■ Zadanie do wykonania: Skopiuj wiernie wszystkie poniższe wiersze, pomijając w odpowiedzi oznaczenia obrazów.

■ Dane do ćwiczenia:
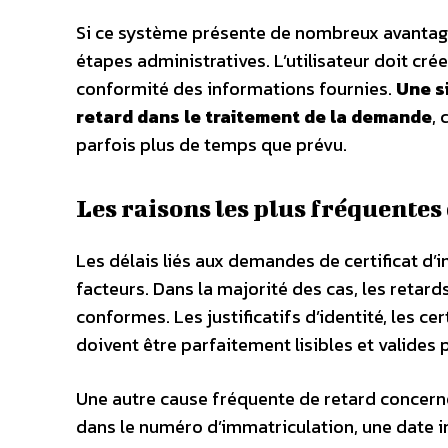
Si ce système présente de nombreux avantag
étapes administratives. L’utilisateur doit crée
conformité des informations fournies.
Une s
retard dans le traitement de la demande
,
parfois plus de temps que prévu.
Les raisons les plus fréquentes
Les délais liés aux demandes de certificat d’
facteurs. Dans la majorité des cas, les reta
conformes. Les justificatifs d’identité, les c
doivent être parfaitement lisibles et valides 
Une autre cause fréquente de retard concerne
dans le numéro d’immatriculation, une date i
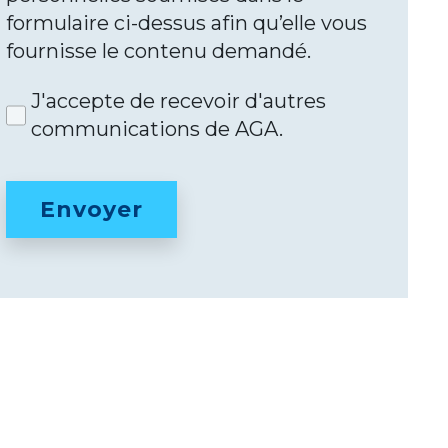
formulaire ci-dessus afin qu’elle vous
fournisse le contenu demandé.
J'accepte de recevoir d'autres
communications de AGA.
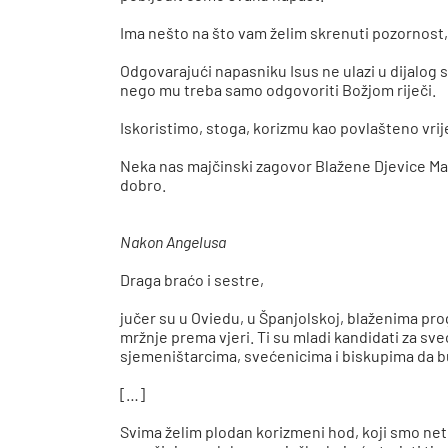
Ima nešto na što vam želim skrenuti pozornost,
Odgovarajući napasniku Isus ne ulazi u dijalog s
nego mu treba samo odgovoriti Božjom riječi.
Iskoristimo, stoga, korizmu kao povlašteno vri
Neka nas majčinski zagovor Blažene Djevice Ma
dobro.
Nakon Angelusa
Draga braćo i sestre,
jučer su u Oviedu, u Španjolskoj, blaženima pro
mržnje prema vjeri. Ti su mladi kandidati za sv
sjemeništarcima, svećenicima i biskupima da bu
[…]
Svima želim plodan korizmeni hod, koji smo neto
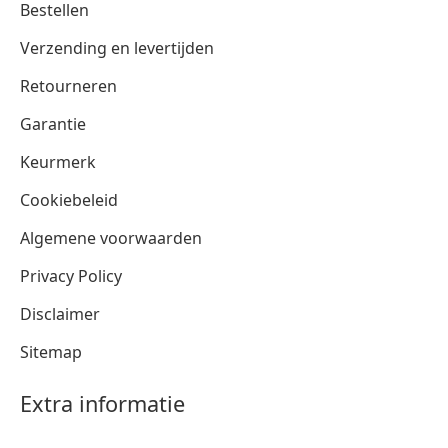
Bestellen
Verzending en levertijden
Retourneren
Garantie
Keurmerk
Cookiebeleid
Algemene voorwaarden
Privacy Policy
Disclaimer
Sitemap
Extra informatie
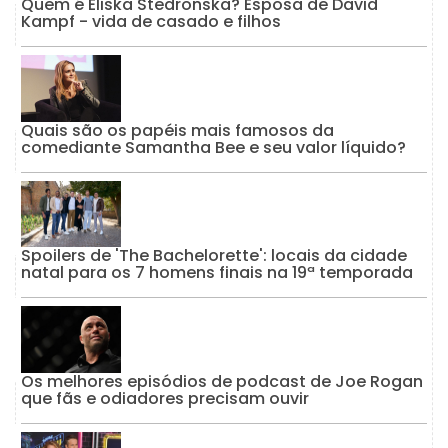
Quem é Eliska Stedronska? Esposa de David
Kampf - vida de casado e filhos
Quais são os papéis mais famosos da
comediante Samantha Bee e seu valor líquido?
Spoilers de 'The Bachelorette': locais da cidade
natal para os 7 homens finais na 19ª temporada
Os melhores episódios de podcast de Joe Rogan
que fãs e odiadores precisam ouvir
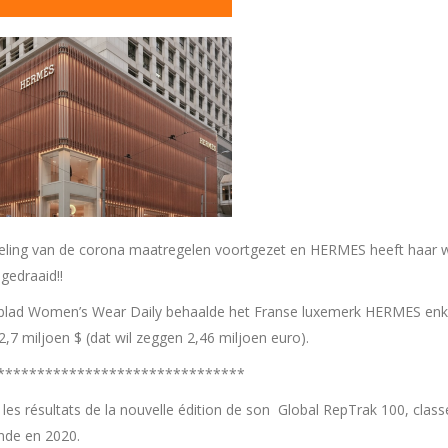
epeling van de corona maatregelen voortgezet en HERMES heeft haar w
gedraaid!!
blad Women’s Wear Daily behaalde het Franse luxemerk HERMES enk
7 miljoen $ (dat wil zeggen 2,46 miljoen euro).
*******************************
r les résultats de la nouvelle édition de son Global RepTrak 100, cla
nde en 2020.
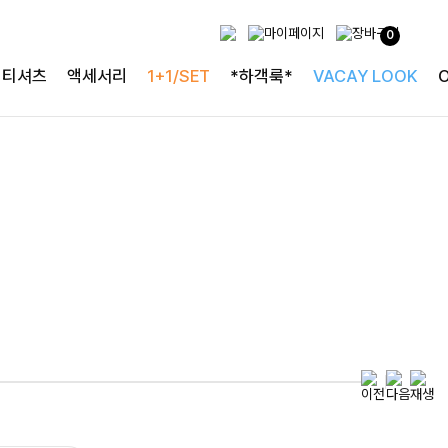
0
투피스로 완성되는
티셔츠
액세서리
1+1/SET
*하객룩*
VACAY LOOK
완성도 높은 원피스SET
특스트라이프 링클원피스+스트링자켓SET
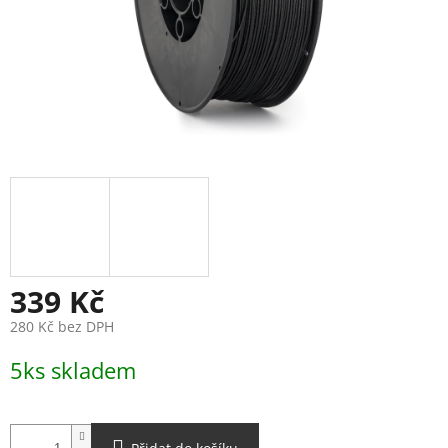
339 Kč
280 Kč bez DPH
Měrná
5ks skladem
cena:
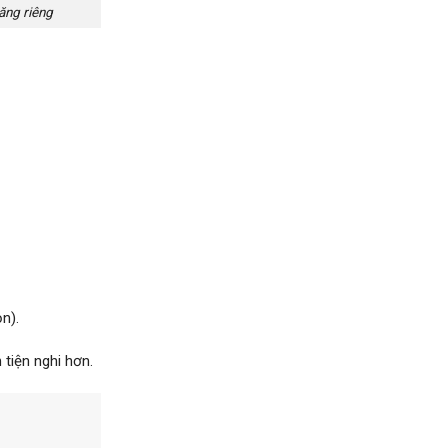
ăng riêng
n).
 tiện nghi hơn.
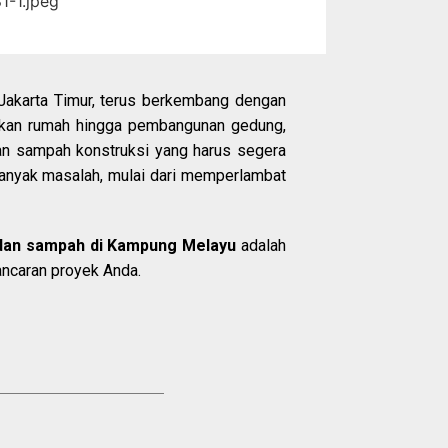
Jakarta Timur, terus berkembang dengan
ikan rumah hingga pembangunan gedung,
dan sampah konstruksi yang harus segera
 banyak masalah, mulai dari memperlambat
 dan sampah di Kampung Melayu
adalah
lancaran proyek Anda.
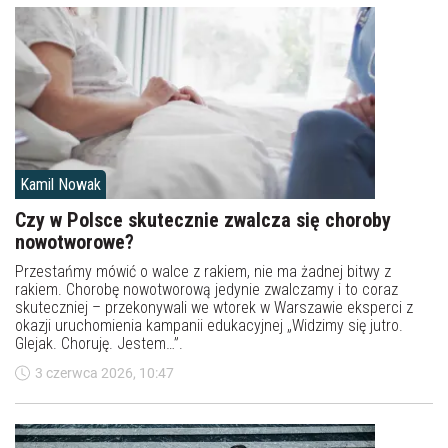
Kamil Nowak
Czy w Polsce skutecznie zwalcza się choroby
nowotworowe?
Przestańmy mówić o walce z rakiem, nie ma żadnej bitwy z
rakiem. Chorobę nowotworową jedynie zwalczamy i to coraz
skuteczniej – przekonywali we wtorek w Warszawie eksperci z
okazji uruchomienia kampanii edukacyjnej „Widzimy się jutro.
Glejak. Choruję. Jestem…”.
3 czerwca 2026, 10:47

■ Rozwiązanie zadania:
Si ce système présente de nombreux avantag
étapes administratives. L’utilisateur doit crée
conformité des informations fournies.
Une s
retard dans le traitement de la demande
,
parfois plus de temps que prévu.
Les raisons les plus fréquentes
Les délais liés aux demandes de certificat d’
facteurs. Dans la majorité des cas, les reta
conformes. Les justificatifs d’identité, les c
doivent être parfaitement lisibles et valides 
Une autre cause fréquente de retard concerne
dans le numéro d’immatriculation, une date i
formulaire ci-dessus afin qu’elle vous
fournisse le contenu demandé.
J'accepte de recevoir d'autres
communications de AGA.
Ima nešto na što vam želim skrenuti pozornost,
Odgovarajući napasniku Isus ne ulazi u dijalog s
nego mu treba samo odgovoriti Božjom riječi.
Iskoristimo, stoga, korizmu kao povlašteno vri
Neka nas majčinski zagovor Blažene Djevice Ma
dobro.
Nakon Angelusa
Draga braćo i sestre,
jučer su u Oviedu, u Španjolskoj, blaženima pro
mržnje prema vjeri. Ti su mladi kandidati za sv
sjemeništarcima, svećenicima i biskupima da bu
[…]
Svima želim plodan korizmeni hod, koji smo neto
Bestellen
Verzending en levertijden
Retourneren
Garantie
Keurmerk
Cookiebeleid
Algemene voorwaarden
Privacy Policy
Disclaimer
Sitemap
Extra informatie
Quem é Eliska Stedronska? Esposa de David
Kampf - vida de casado e filhos
Quais são os papéis mais famosos da
comediante Samantha Bee e seu valor líquido?
Spoilers de 'The Bachelorette': locais da cidade
natal para os 7 homens finais na 19ª temporada
Os melhores episódios de podcast de Joe Rogan
que fãs e odiadores precisam ouvir
epeling van de corona maatregelen voortgezet en HERMES heeft haar w
gedraaid!!
blad Women’s Wear Daily behaalde het Franse luxemerk HERMES enk
7 miljoen $ (dat wil zeggen 2,46 miljoen euro).
*******************************
r les résultats de la nouvelle édition de son Global RepTrak 100, cla
nde en 2020.
0
투피스로 완성되는
티셔츠
액세서리
1+1/SET
*하객룩*
VACAY LOOK
완성도 높은 원피스SET
특스트라이프 링클원피스+스트링자켓SET
339 Kč
280 Kč bez DPH
Měrná
5ks skladem
cena:
ăng riêng
n).
 tiện nghi hơn.
Jakarta Timur, terus berkembang dengan
ikan rumah hingga pembangunan gedung,
dan sampah konstruksi yang harus segera
 banyak masalah, mulai dari memperlambat
 dan sampah di Kampung Melayu
adalah
lancaran proyek Anda.
Kamil Nowak
Czy w Polsce skutecznie zwalcza się choroby
nowotworowe?
Przestańmy mówić o walce z rakiem, nie ma żadnej bitwy z
rakiem. Chorobę nowotworową jedynie zwalczamy i to coraz
skuteczniej – przekonywali we wtorek w Warszawie eksperci z
okazji uruchomienia kampanii edukacyjnej „Widzimy się jutro.
Glejak. Choruję. Jestem…”.
3 czerwca 2026, 10:47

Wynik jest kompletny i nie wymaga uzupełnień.